Task objective
When the string "Programs" appears in a line of the records, show the whole line.
Data shown START
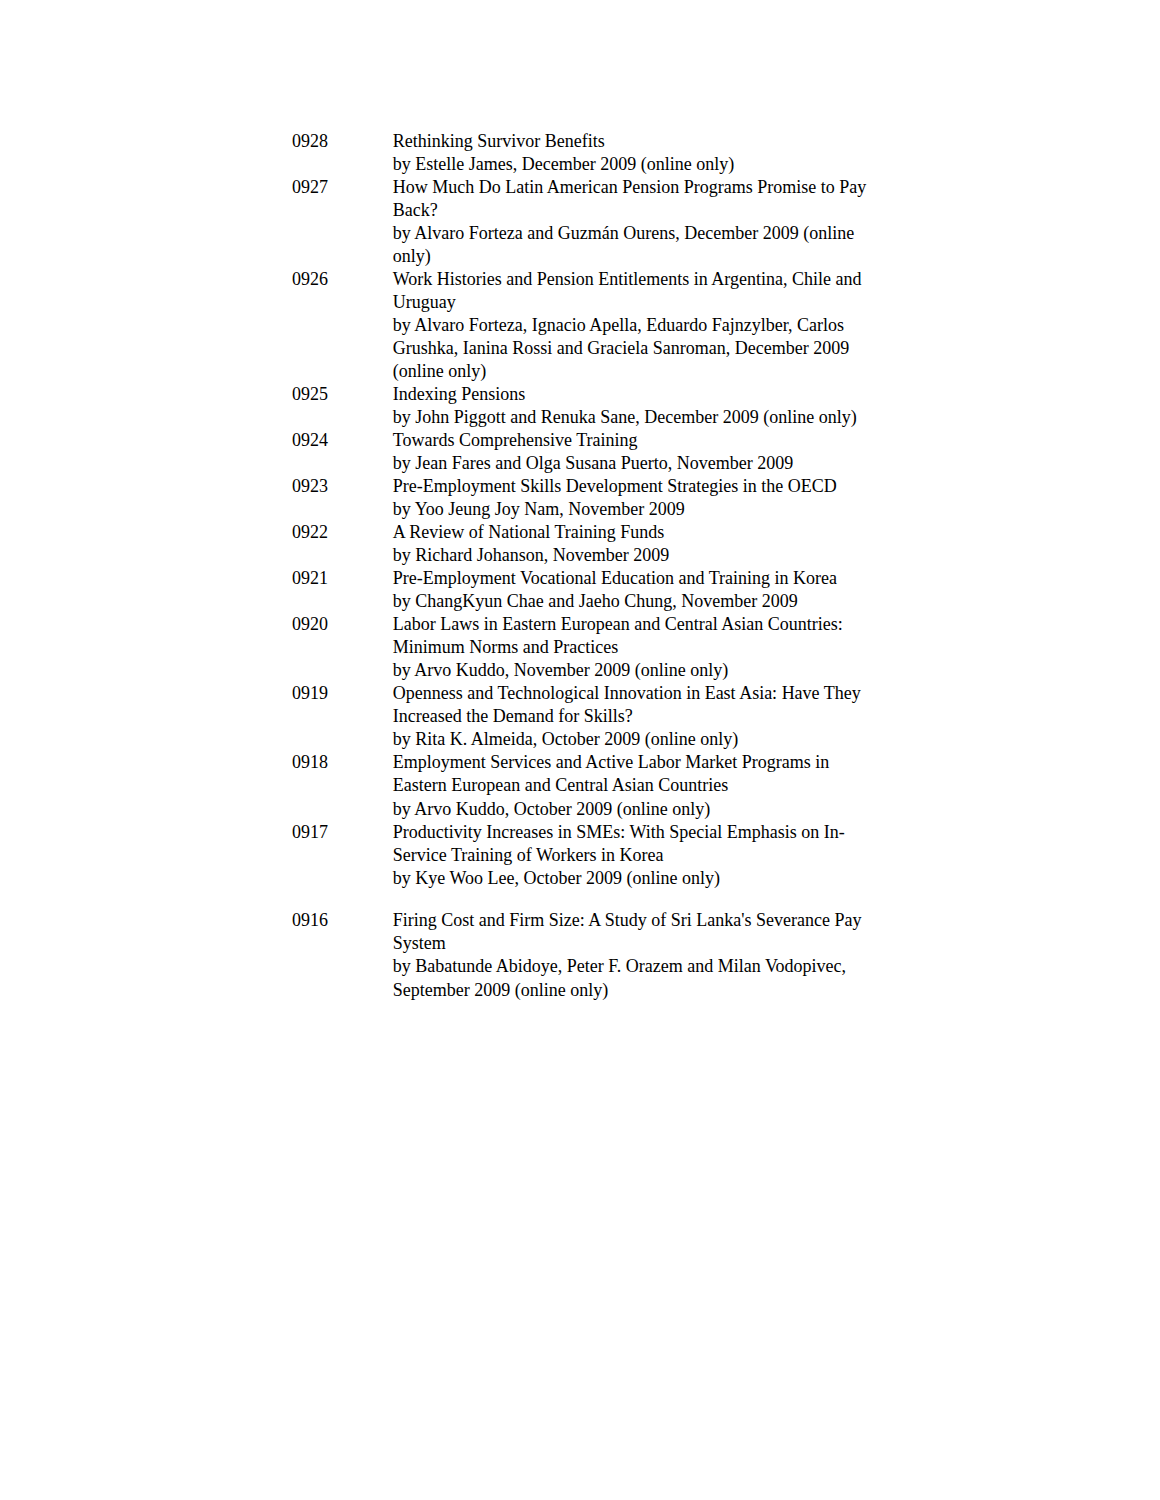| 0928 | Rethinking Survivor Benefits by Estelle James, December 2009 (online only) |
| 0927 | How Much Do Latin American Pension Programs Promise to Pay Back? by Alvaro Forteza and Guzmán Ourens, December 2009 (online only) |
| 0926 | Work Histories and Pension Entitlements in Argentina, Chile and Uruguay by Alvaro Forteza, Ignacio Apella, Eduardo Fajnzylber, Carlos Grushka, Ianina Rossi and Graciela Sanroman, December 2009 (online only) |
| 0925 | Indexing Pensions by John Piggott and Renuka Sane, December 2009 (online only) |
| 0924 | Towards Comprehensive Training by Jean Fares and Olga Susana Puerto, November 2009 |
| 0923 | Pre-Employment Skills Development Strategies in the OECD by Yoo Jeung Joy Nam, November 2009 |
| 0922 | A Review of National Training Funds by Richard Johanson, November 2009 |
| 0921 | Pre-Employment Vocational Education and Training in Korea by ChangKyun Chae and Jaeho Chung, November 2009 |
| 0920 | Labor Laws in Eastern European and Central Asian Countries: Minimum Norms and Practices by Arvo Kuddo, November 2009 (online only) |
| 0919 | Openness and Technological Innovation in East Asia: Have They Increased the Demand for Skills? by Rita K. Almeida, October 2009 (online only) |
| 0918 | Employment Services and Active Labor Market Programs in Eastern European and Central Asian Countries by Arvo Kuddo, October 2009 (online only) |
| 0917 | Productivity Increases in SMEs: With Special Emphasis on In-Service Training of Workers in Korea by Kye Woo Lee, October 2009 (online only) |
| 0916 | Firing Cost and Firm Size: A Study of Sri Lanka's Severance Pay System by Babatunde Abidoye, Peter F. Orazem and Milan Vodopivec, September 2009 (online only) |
Data shown END
Your solution
| 0927 | How Much Do Latin American Pension Programs Promise to Pay Back? by Alvaro Forteza and Guzmán Ourens, December 2009 (online only) |
| 0918 | Employment Services and Active Labor Market Programs in Eastern European and Central Asian Countries by Arvo Kuddo, October 2009 (online only) |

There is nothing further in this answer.